Thursday, August 5, 2010

She laughed until she cried

She laughed until she cried

Do you ever laugh at something that seems strikingly funny – and then suddenly you realize you’re no longer laughing, but rather crying, and what seemed so insanely funny a minute ago doesn’t seem funny at all now, and you feel incredibly sad and hopeless?

That happened to me today. The therapist has been throwing different techniques, ideas, suggestions at me to see what might stick. Which, knowing me, she will probably throw 100 different things and maybe 5 will Velcro to my skin and infiltrate into my crazybrain in a way I can incorporate it into my life in a helpful way. I know that…and she knows that.

Today we spent a lot of time talking about the somatic sensations that happen at night when the follies begin and she told me about a trauma therapist, J. Eric Gentry, PhD, and his suggestion that relaxing the muscles of the pelvic region will lead to self-regulation, which, as you can see from the excerpts below, this can pretty much lead to winning the lottery.

As I read through this alone, and then with a couple of trusty friends, humorous Grace began to show her face laughing and joking that the *pelvic* muscles can be the key to happiness. (Makes sense…they were always the key to someone’s happiness, just never mine) For real, I wish someone would have told me years ago that relaxing the vag muscles (the anti-kegal exercise) is like the holy grail! The paper goes on to say that many trauma survivors cannot feel these muscles and should this happen to you, you might perhaps seek the assistance of a professional massage therapist who can assist you in “locating and releasing your pelvic muscles.” Um what? Can I also get a Brazilian wax while I’m there? You mean if I relax my “pelvic floor” muscles I can handle criticism with grace? Like bossman could call with a complaint and I’d be all, “Hold on, I gotta relax the vag muscles so I don’t get defensive.” I always knew that men think with their dick a lot of times, but I had no idea that I could find peace just in my vagina! Who knew! And who knew that just relaxing your ass and vag you will feel safe and connected. AND! Bonus! I just need to get in touch with my “core” and “realax” the muscles “Down There” and I’ll Experience INTIMACY! OMG! I’ve always wondered what that was like!!! For real! And she went on and on and on…and we were all laughing like Humorous Grace was performing a stand up routine!

Then she called the therapist and inquired if this perhaps was meant for another, more “new agey” client, and the therapist insisted it was not, and that we could “work on this” in session. And Humorous Grace was all, “Um, if you think you and I are going to sit around and practice vaginal relaxation exercises, I’ll pass.” And the therapist was beginning to get annoyed so she was all like, “Grace, it was just a suggestion – you can take parts of it, or not, or store it somewhere and pick it back up later.” And Humorous Grace, clearly with un-relaxed vag and ass muscles was like, “Cool – T…shall I store it in the box of tampons?” and suddenly Humorous Grace disappeared and was replaced by hopeless Grace, and hopeless Grace said, “I don’t get it.” As her voice started to crack. Hopeless Grace cried tears of frustration because she really does not get it.

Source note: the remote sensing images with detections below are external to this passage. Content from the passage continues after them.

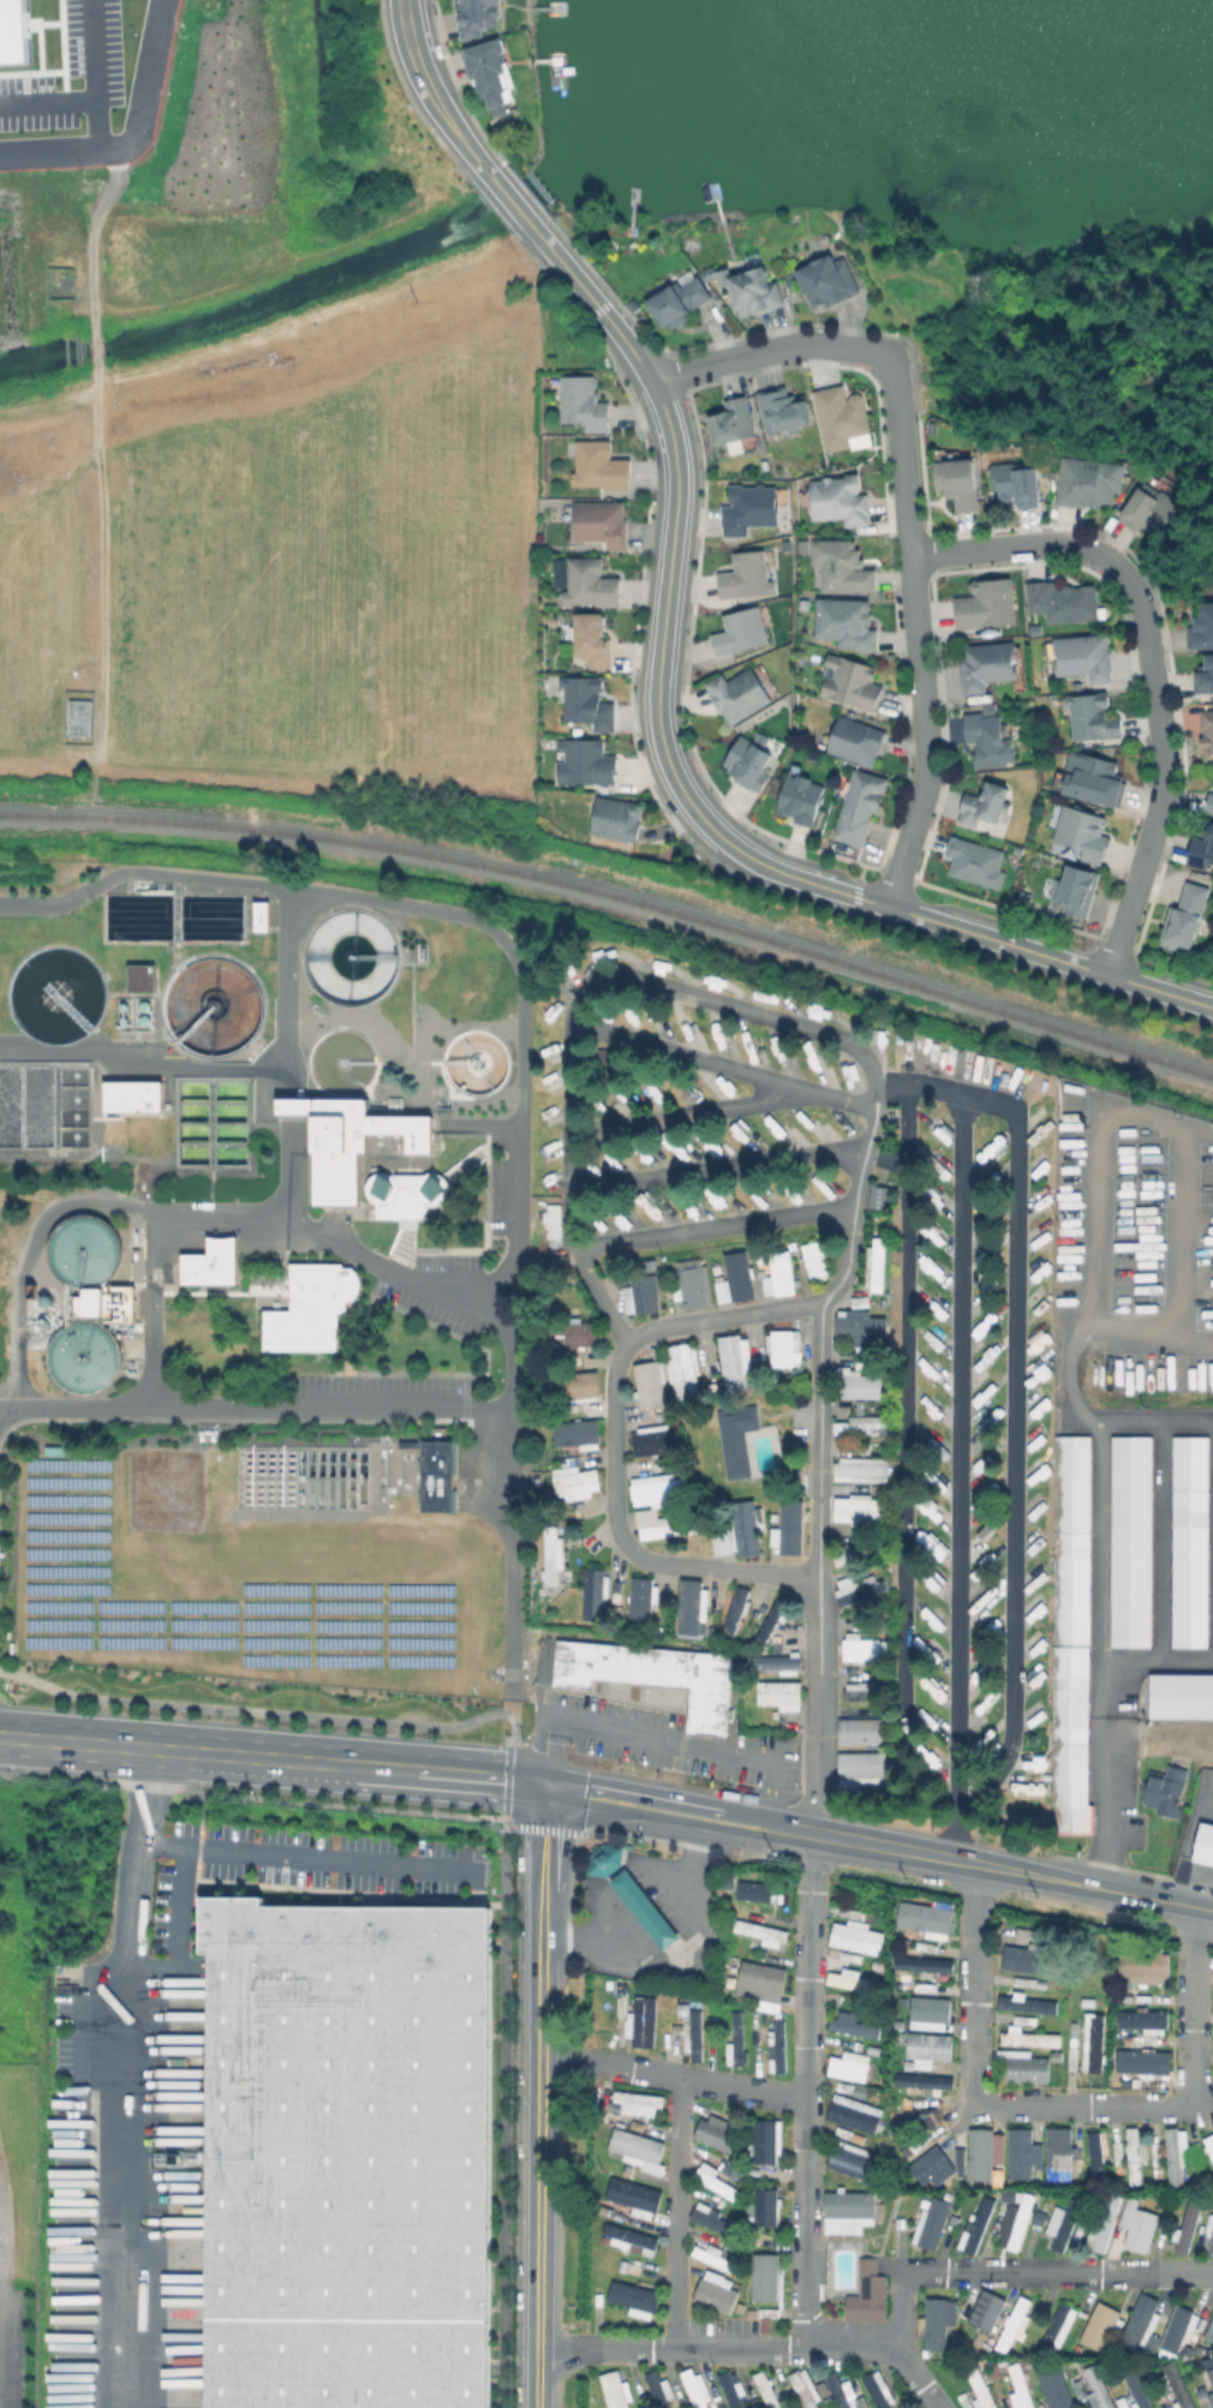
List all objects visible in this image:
building: (480, 14)
building: (16, 35)
building: (490, 74)
road: (96, 76)
road: (429, 90)
road: (48, 104)
road: (134, 136)
road: (507, 197)
road: (91, 233)
building: (829, 276)
building: (757, 294)
building: (676, 299)
road: (95, 348)
road: (767, 352)
building: (584, 403)
building: (788, 412)
building: (840, 413)
building: (734, 422)
building: (934, 425)
building: (600, 466)
building: (1090, 478)
building: (960, 479)
building: (1017, 481)
building: (838, 497)
building: (1150, 507)
building: (751, 510)
building: (603, 523)
building: (802, 544)
road: (102, 563)
building: (841, 563)
building: (557, 572)
building: (747, 577)
building: (591, 584)
road: (666, 593)
building: (1063, 598)
building: (987, 601)
building: (804, 604)
building: (848, 620)
building: (1201, 624)
building: (1037, 628)
building: (742, 634)
road: (915, 634)
building: (593, 642)
building: (1084, 652)
building: (985, 662)
road: (1149, 664)
building: (1202, 673)
building: (850, 684)
building: (738, 696)
building: (589, 704)
building: (1094, 718)
building: (1206, 732)
building: (989, 741)
building: (857, 742)
building: (588, 764)
building: (747, 764)
building: (1093, 780)
building: (801, 800)
building: (988, 800)
building: (1210, 805)
building: (858, 811)
building: (615, 820)
building: (1083, 834)
building: (1201, 855)
building: (976, 862)
building: (1078, 892)
railway: (615, 898)
building: (263, 917)
building: (1185, 918)
road: (1034, 953)
building: (143, 979)
road: (737, 1006)
building: (715, 1030)
road: (724, 1065)
road: (229, 1066)
building: (135, 1098)
road: (680, 1114)
building: (332, 1134)
building: (356, 1145)
road: (521, 1163)
road: (717, 1169)
building: (404, 1193)
building: (875, 1196)
road: (194, 1208)
road: (1089, 1217)
building: (557, 1224)
road: (714, 1226)
building: (811, 1260)
building: (874, 1263)
building: (212, 1265)
building: (777, 1274)
building: (733, 1278)
building: (698, 1289)
wastewater plant: (263, 1294)
building: (644, 1299)
building: (104, 1306)
road: (146, 1308)
building: (311, 1310)
road: (722, 1317)
building: (857, 1323)
building: (575, 1338)
building: (781, 1347)
building: (81, 1355)
building: (731, 1361)
building: (686, 1372)
building: (856, 1384)
building: (650, 1387)
building: (583, 1389)
road: (904, 1393)
building: (856, 1427)
road: (955, 1429)
road: (1020, 1433)
building: (580, 1437)
building: (734, 1439)
building: (655, 1442)
building: (858, 1469)
building: (440, 1475)
road: (1097, 1483)
building: (577, 1486)
building: (657, 1488)
building: (855, 1510)
building: (786, 1527)
building: (668, 1529)
building: (1128, 1540)
building: (1187, 1540)
road: (511, 1548)
building: (845, 1555)
building: (555, 1561)
building: (857, 1587)
building: (596, 1596)
building: (643, 1603)
building: (693, 1610)
building: (731, 1610)
building: (1072, 1638)
building: (860, 1649)
road: (1157, 1659)
building: (771, 1664)
building: (650, 1675)
building: (857, 1691)
road: (1105, 1693)
building: (776, 1694)
building: (1179, 1695)
road: (270, 1711)
building: (858, 1730)
road: (651, 1739)
road: (1104, 1755)
road: (271, 1761)
building: (859, 1769)
road: (508, 1778)
traffic signals: (542, 1784)
building: (1163, 1790)
road: (631, 1793)
road: (630, 1812)
road: (766, 1818)
road: (766, 1837)
building: (1204, 1845)
road: (312, 1854)
road: (930, 1855)
building: (632, 1889)
road: (1099, 1889)
building: (753, 1890)
road: (1181, 1904)
building: (922, 1918)
building: (758, 1932)
building: (853, 1938)
road: (678, 1956)
building: (1022, 1959)
building: (920, 1964)
building: (1142, 1968)
road: (123, 1977)
building: (852, 1983)
building: (759, 1984)
building: (1023, 2004)
building: (926, 2013)
building: (1140, 2018)
building: (639, 2022)
building: (851, 2027)
building: (1027, 2039)
building: (733, 2040)
building: (1090, 2042)
building: (774, 2046)
building: (925, 2048)
building: (1212, 2048)
building: (1140, 2061)
building: (846, 2065)
building: (1023, 2067)
road: (673, 2077)
building: (921, 2080)
road: (807, 2092)
road: (540, 2096)
building: (632, 2103)
road: (1061, 2105)
road: (505, 2110)
building: (851, 2113)
building: (712, 2132)
building: (764, 2140)
building: (1208, 2147)
building: (635, 2149)
building: (1094, 2151)
building: (981, 2153)
building: (1056, 2153)
building: (346, 2154)
building: (1020, 2154)
building: (1173, 2154)
building: (1132, 2155)
building: (850, 2161)
building: (957, 2161)
building: (929, 2167)
building: (710, 2180)
building: (631, 2194)
building: (763, 2206)
building: (845, 2211)
road: (675, 2214)
building: (706, 2217)
building: (1020, 2222)
building: (932, 2223)
building: (1066, 2223)
building: (1104, 2224)
building: (1189, 2225)
building: (977, 2227)
building: (1210, 2228)
building: (1140, 2229)
building: (628, 2239)
building: (1212, 2246)
building: (712, 2256)
road: (1018, 2273)
building: (763, 2276)
building: (713, 2291)
building: (865, 2293)
building: (632, 2299)
road: (120, 2306)
building: (988, 2314)
building: (937, 2325)
building: (1015, 2326)
building: (1101, 2327)
building: (1182, 2327)
building: (1141, 2329)
building: (1060, 2330)
building: (1210, 2335)
road: (750, 2349)
building: (1212, 2377)
building: (1115, 2380)
building: (693, 2387)
building: (657, 2388)
building: (730, 2388)
building: (806, 2388)
building: (981, 2388)
building: (1021, 2388)
building: (1100, 2388)
building: (764, 2389)
building: (1180, 2389)
building: (613, 2390)
building: (876, 2390)
building: (1056, 2390)
building: (1140, 2392)
building: (841, 2393)
building: (1081, 2394)
building: (966, 2400)
building: (1004, 2400)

Hopeless Grace remains in charge tonight, and she doesn’t get it. She doesn’t get any of it. She is hurting and feeling like there is nothing left to be done. With each passing moment the distant flickering light that did represent hope grows dimmer and dimmer….

I don’t get it. I don’t FEEL anything. I don’t UNDERSTAND this. I am left without hope. That isn’t funny…

(excerpt from article)

If you keep your pelvic muscles released and relaxed for 30 seconds you will begin to notice the clear differences in yourself as you transition from sympathetic to parasympathetic dominance. You will first notice comfort in your body. As you release the tension and stress that you yourself have been generating you will become aware that your body is comfortable-no matter what is going on around you. If we are able to keep our pelvic muscles relaxed then we will be rewarded with a lessening of “stress” and the restoration of optimal functioning in our thinking and actions. With this self-regulation, we will be able to comfortably seek creative solutions to problems and situations that used to leave us baffled, exhausted, and frustrated.


By practicing the release and relaxation of these muscles, we can gradually shift from sympathetic to parasympathetic dominance. The rewards of this transformation include comfort in our bodies, maximal morot and cognitive functioning, ability to tolerate intimacy, self-regulation, internal vs external locus of control, ability to remain mission/principle driven, increased tolerance, increased effectiveness, and increased health of our body’s systems.